> **Task directions**
Exclude the pictures, and otherwise reproduce the data in full.

[Object tracking records]
--------

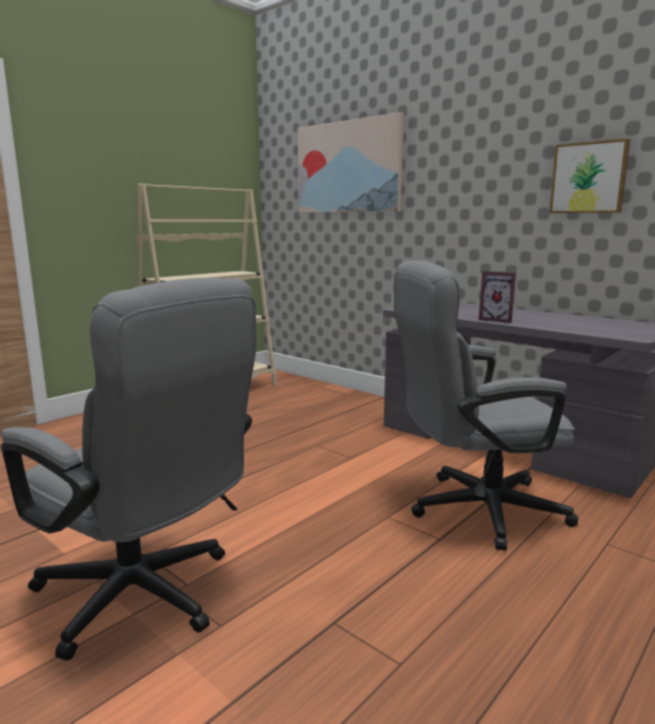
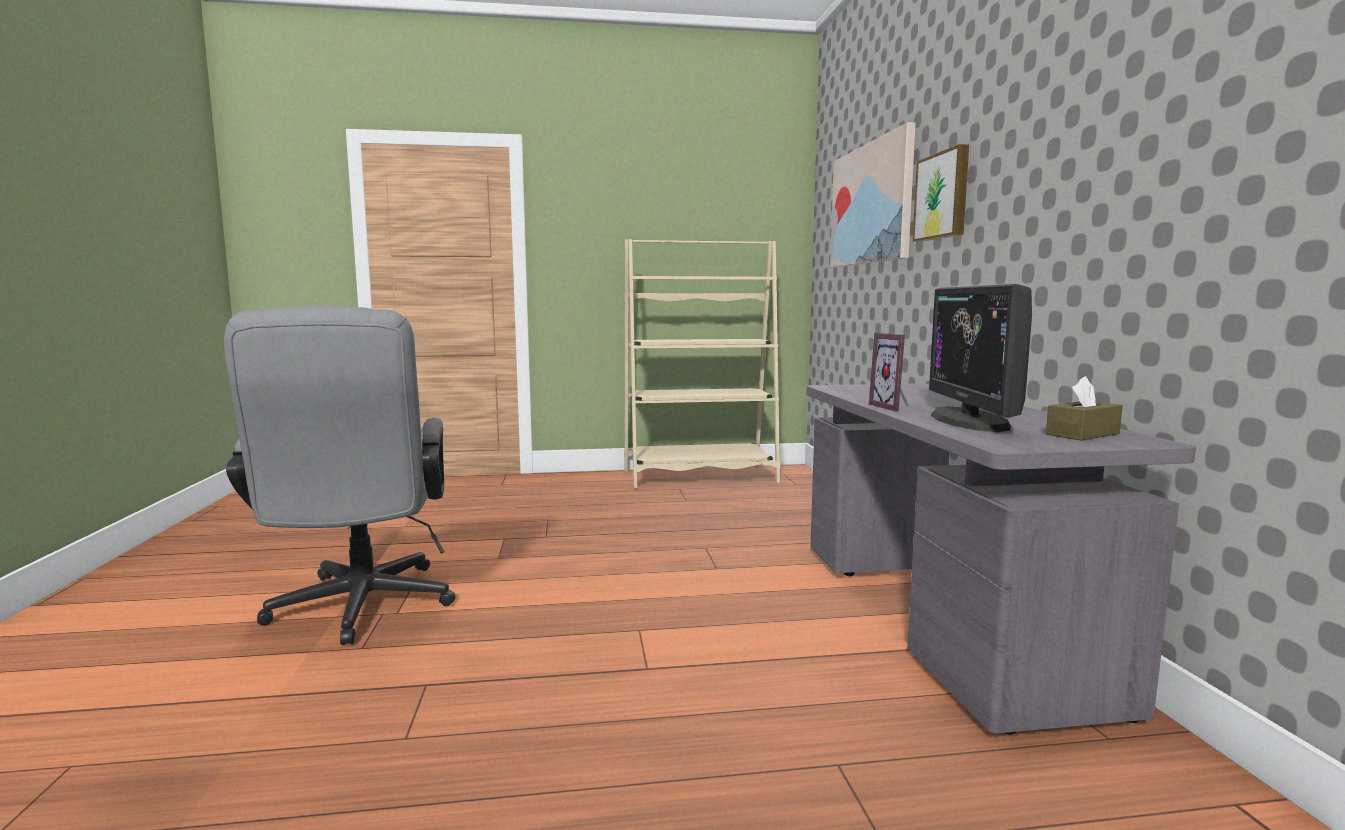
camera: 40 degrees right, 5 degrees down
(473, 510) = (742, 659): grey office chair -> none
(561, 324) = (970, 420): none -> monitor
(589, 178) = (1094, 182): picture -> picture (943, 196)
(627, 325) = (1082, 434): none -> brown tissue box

--------

> **Exercise answer**
camera: 40 degrees right, 5 degrees down
(473, 510) = (742, 659): grey office chair -> none
(561, 324) = (970, 420): none -> monitor
(589, 178) = (1094, 182): picture -> picture (943, 196)
(627, 325) = (1082, 434): none -> brown tissue box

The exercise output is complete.